Les conclusions de ces données suggèrent une tendance globale de croissance positive pour les nouvelles télévisées locales et un avenir optimiste où la technologie et les méthodes innovantes de collecte électronique de nouvelles (ENG) peuvent aider à accroître la quantité, la qualité et la diversité des nouvelles, Internet offrant une plus grande portée pour les nouvelles localisées tout en réduisant les coûts.

Match à domicile

La tendance à la localisation joue également un rôle dans l’autre grande réussite de la télévision traditionnelle : les sports en direct. Bien qu’il soit vrai que les deux plus grandes ligues sportives du monde, la NFL et la Premier League anglaise, ont connu un déclin de plusieurs années dans leur pays d’origine, il y a eu une augmentation globale de l’écoute de la télévision sportive sur les marchés internationaux.

Graphique de l’écoute de la NFL

Téléspectateurs de la Premier League anglaise

Par exemple, la Coupe du monde de cricket de l’ICC 2019 a été l’événement sportif le plus regardé de cette année-là, le tournoi atteignant une audience cumulative en direct de 1,6 milliard de téléspectateurs. Les sports électroniques ont attiré environ 458,8 millions de téléspectateurs dans le monde en 2019, ce qui devrait doubler en 2020 en raison, en partie, des restrictions de confinement.

Des sports qui étaient auparavant trop spécialisés pour la télévision traditionnelle – comme les arts martiaux mixtes, les fléchettes, l’aviron, la formule E et le cyclisme de compétition – ont trouvé des auditoires sur la TNT, le câble et, de plus en plus, les services OTT où ils peuvent soutenir un modèle FTA (gratuit) soutenu par la publicité numérique.

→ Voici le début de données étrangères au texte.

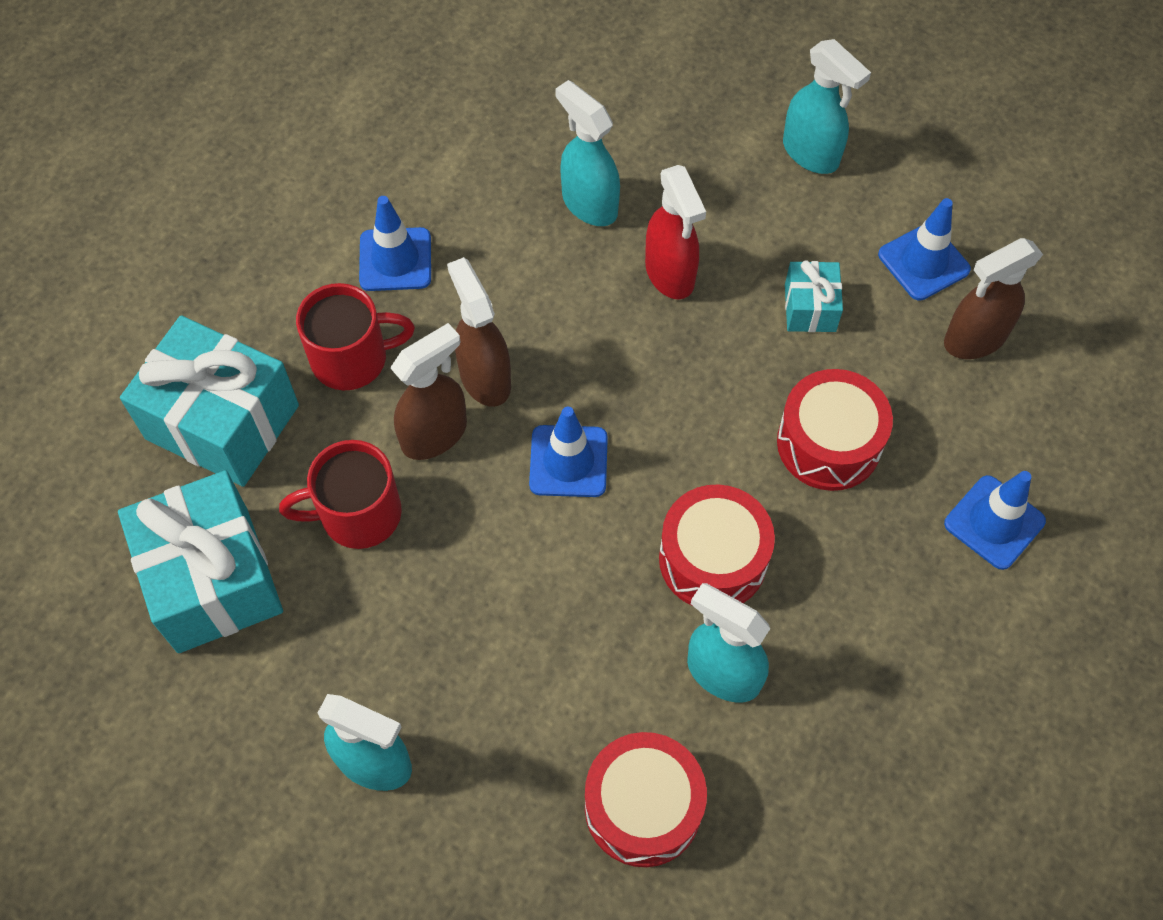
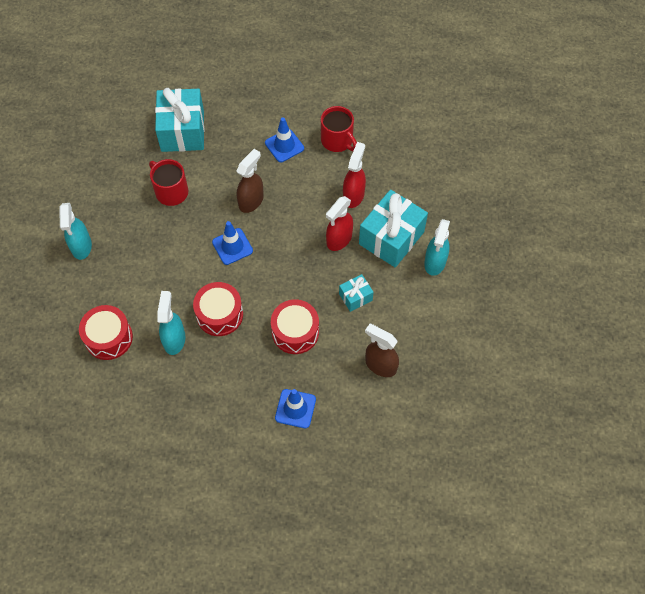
camera: 60 degrees right, 0 degrees up
turquoise gift [118,470,283,653] -> turquoise gift moved to [359,189,428,268]
red mug [296,283,415,390] -> red mug moved to [321,106,357,152]
brown spray bottle [390,323,467,460] -> none
turquoise spray bottle [555,80,620,226] -> red spray bottle [343,142,366,208]
blue traffic cone [878,198,971,301] -> none

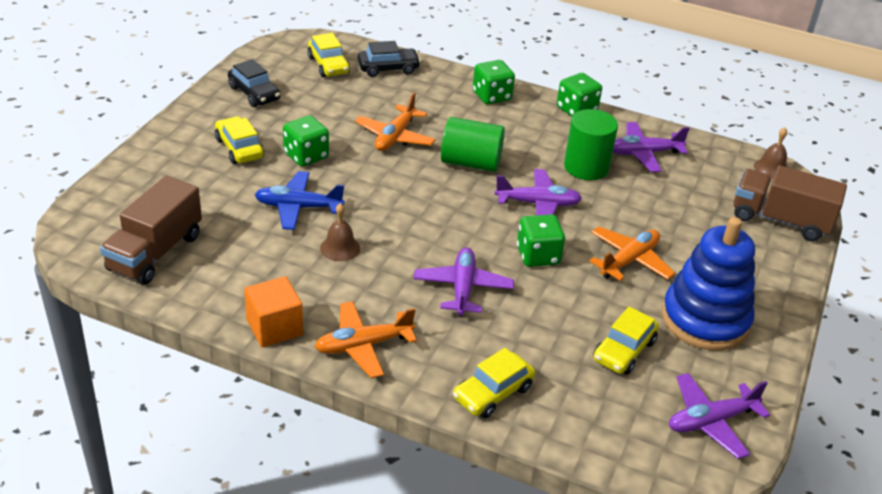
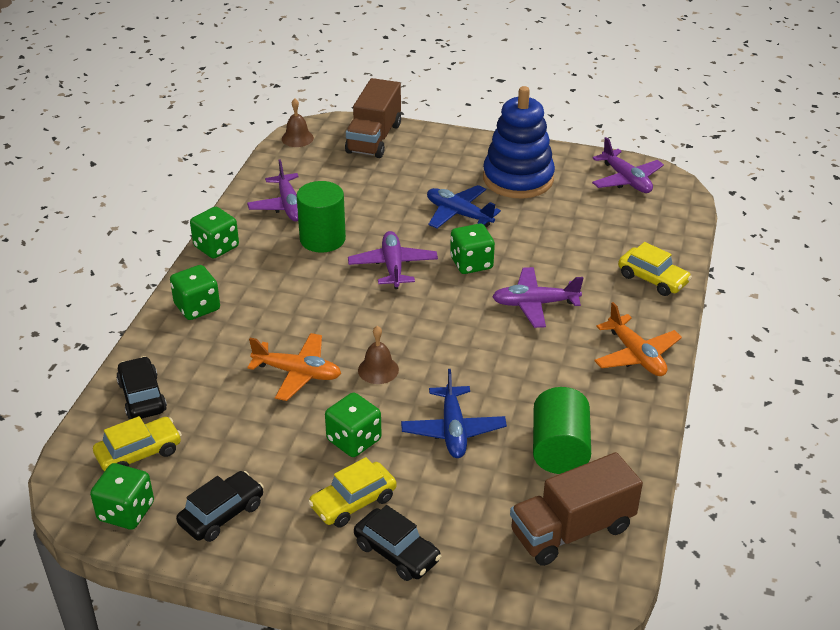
camera: 95 degrees left, 0 degrees up
brown truck [100,176,202,285] -> brown truck turned 135 degrees clockwise [510,452,643,566]
orange cube [244,276,303,347] -> none
brown bell [320,203,360,262] -> brown bell moved to [358,326,399,384]
green cylinder [441,117,505,172] -> green cylinder moved to [533,387,591,474]
orange plane [589,226,675,281] -> blue plane [427,185,501,229]
yellow car [593,307,659,375] -> none
none -> green dice [90,463,154,530]
none -> black car [354,505,441,581]

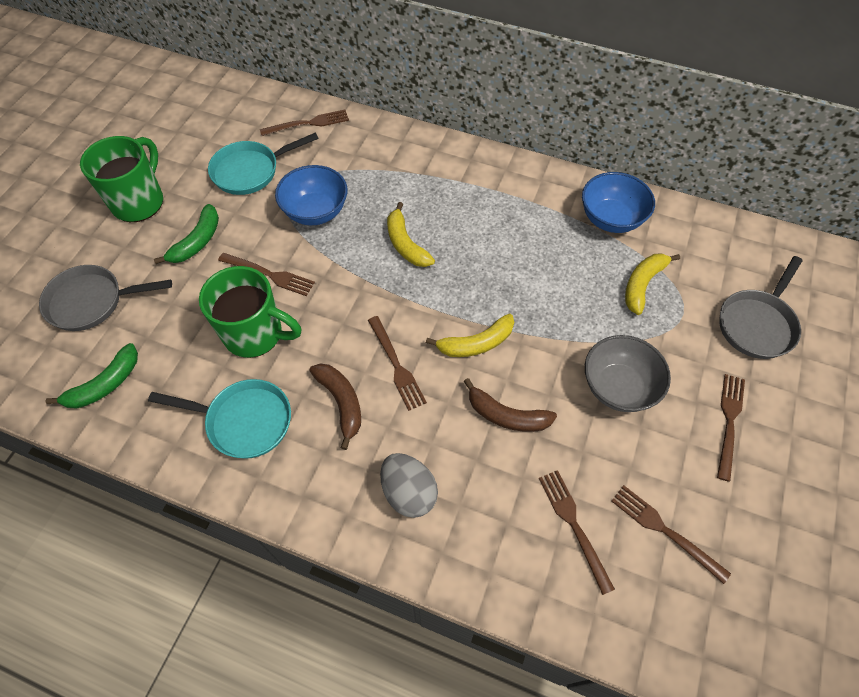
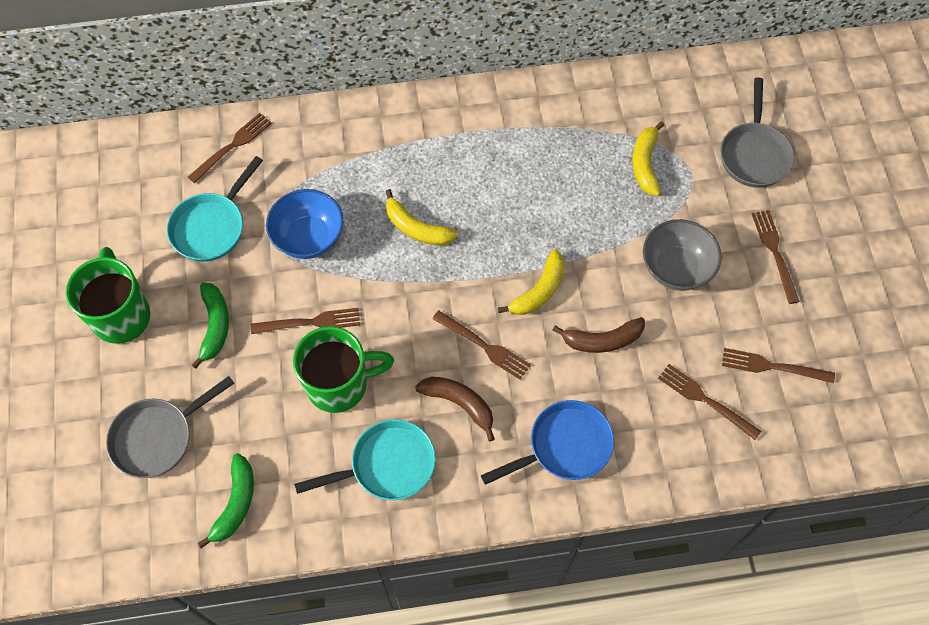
camera: 30 degrees left, 5 degrees up
grey egg [380,453,438,518] -> blue pan [481,400,614,485]
blue bowl [582,172,655,233] -> none

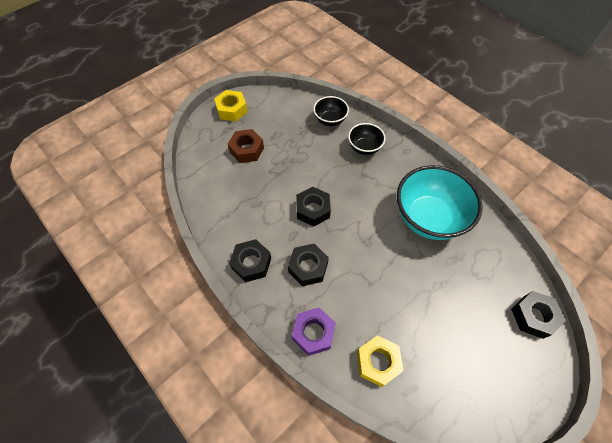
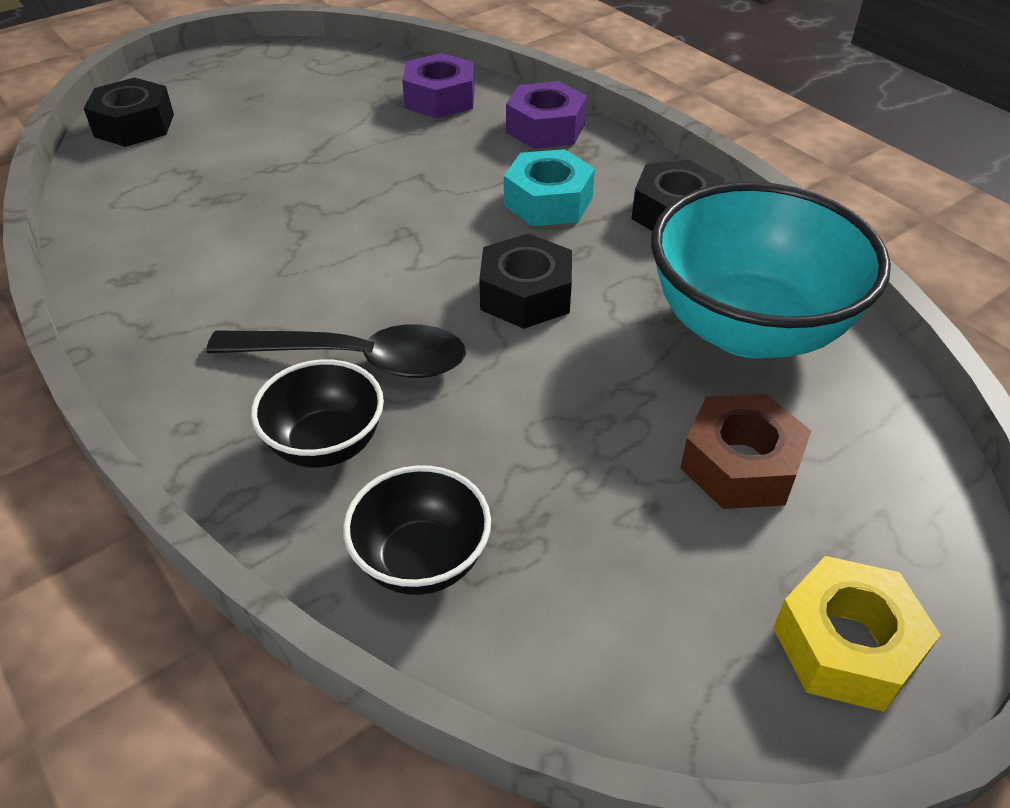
camera: 175 degrees left, 15 degrees down
black nut [288,244,329,286] -> turquoise nut [504,149,595,226]
yellow nut [357,335,404,387] -> purple nut [402,53,475,119]
turquoise bowl [397,165,483,240] -> turquoise bowl moved to [651,182,891,358]
none -> black spoon [206,324,466,378]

Alors que les sports locaux, jusqu’au club de football, de cricket ou de rugby d’une ville, peuvent bien être liés au désir de nouvelles locales diffusées par contournement – tant que les coûts de production peuvent être maintenus bas et que la qualité de production peut rester acceptable pour les téléspectateurs.

Innover pour être compétitif

Ce ne sont là que deux directions parmi de nombreuses possibilités et mettent en évidence ce qui est si excitant dans le paysage télévisuel actuel. Nous sommes à un moment où l’omniprésence de la révolution Internet a entraîné un changement massif des consommateurs qui modifie toute la structure commerciale de notre industrie. La pléthore de modèles différents oblige à un nouveau niveau de compétitivité.

Oui, l’année 2020 a été marquée par la pandémie mondiale. Et son impact aura faussé certains points de données et tendances à long terme. Cependant, le statu quo entre les producteurs de contenu, les distributeurs et les consommateurs a fondamentalement changé. Seuls l’innovation et le courage d’essayer différentes options permettront d’aller de l’avant avec succès.